Die barocke Baumaßnahme blieb selbstredend nicht die letzte. Und die vielen größeren und kleineren Arbeiten, die zum Erhalt der Kirche seither erforderlich waren, hier aufzulisten, wäre ermüdend. Aber zwei davon möchten wir doch in Erinnerung rufen, weil sie in der Kirche selbst je ein beredtes Zeugnis hinterlassen haben. Im Obergeschoss des Turms hat ein Handwerker die Jahreszahl 1828 und wohl seine Namensinitialen IH in den frischen Putz geritzt. Und 2014 hat der Mesner Gerhard Schneider zur Verlegung einer elektrischen Leitung ein Stück der Innenverkleidung der Emporenbrüstung abgenommen und dahinter ein Brett (Abbildung 5) gefunden, auf dem sich ein Maurer „verewigt“ hat. Friedrich Wirth Maurermeisterssohn aus Altmannstein war an diesen Bau / Kirchen Anbau im Jahre 1873 als Maurer beschäftigt. auch dessen Bruder / Adolph, so steht dort zu lesen.
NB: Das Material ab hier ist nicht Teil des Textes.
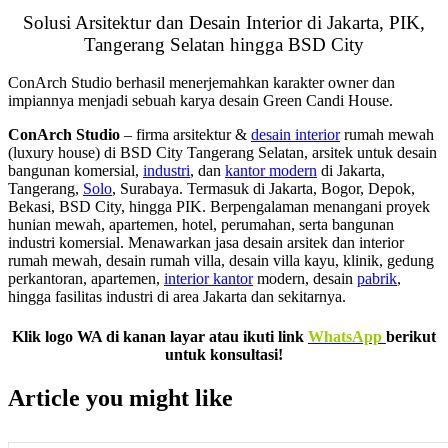
Solusi Arsitektur dan Desain Interior di Jakarta, PIK,
Tangerang Selatan hingga BSD City
ConArch Studio berhasil menerjemahkan karakter owner dan
impiannya menjadi sebuah karya desain Green Candi House.
ConArch Studio
– firma arsitektur &
desain interior
rumah mewah
(luxury house) di BSD City Tangerang Selatan, arsitek untuk desain
bangunan komersial,
industri
, dan
kantor modern
di Jakarta,
Tangerang,
Solo
, Surabaya. Termasuk di Jakarta, Bogor, Depok,
Bekasi, BSD City, hingga PIK. Berpengalaman menangani proyek
hunian mewah, apartemen, hotel, perumahan, serta bangunan
industri komersial. Menawarkan jasa desain arsitek dan interior
rumah mewah, desain rumah villa, desain villa kayu, klinik, gedung
perkantoran, apartemen,
interior kantor
modern, desain
pabrik
,
hingga fasilitas industri di area Jakarta dan sekitarnya.
Klik logo WA di kanan layar atau ikuti link
WhatsApp
berikut
untuk konsultasi!
Article you might like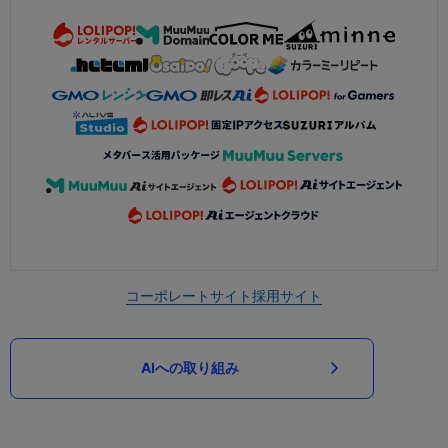
コーポレートサイト
採用サイト
AIへの取り組み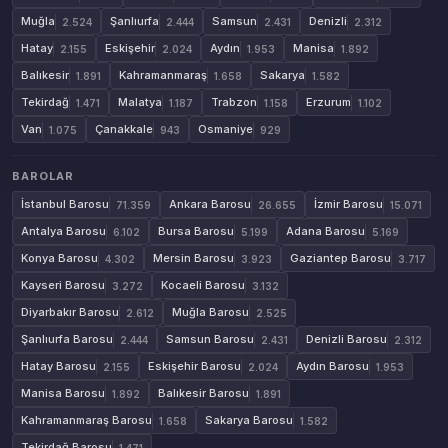
Muğla
Şanlıurfa
Samsun
Denizli
2.524
2.444
2.431
2.312
Hatay
Eskişehir
Aydın
Manisa
2.155
2.024
1.953
1.892
Balıkesir
Kahramanmaraş
Sakarya
1.891
1.658
1.582
Tekirdağ
Malatya
Trabzon
Erzurum
1.471
1.187
1.158
1.102
Van
Çanakkale
Osmaniye
1.075
943
929
BAROLAR
İstanbul Barosu
Ankara Barosu
İzmir Barosu
71.359
26.655
15.071
Antalya Barosu
Bursa Barosu
Adana Barosu
6.102
5.199
5.169
Konya Barosu
Mersin Barosu
Gaziantep Barosu
4.302
3.923
3.717
Kayseri Barosu
Kocaeli Barosu
3.272
3.132
Diyarbakır Barosu
Muğla Barosu
2.612
2.525
Şanlıurfa Barosu
Samsun Barosu
Denizli Barosu
2.444
2.431
2.312
Hatay Barosu
Eskişehir Barosu
Aydın Barosu
2.155
2.024
1.953
Manisa Barosu
Balıkesir Barosu
1.892
1.891
Kahramanmaraş Barosu
Sakarya Barosu
1.658
1.582
Tekirdağ Barosu
1.471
Die Ritzung im Putz und die zwei Bleistiftzeilen auf dem Brett sind interessante Dokumente aus der langen Geschichte der Kirche. Die Steinplastik am Turm aber – so unscheinbar sie auch daherkommen mag – ist von ganz anderer Qualität, der Christus Pantokrator von Hüttenhausen ist ein Kunstdenkmal von Rang. Und der einschlägig Interessierte, der Freund romanischer Kunst und Architektur, weiß um seine Bedeutung, eine Bedeutung die weit über das beschauliche Hüttenhausen hinausreicht.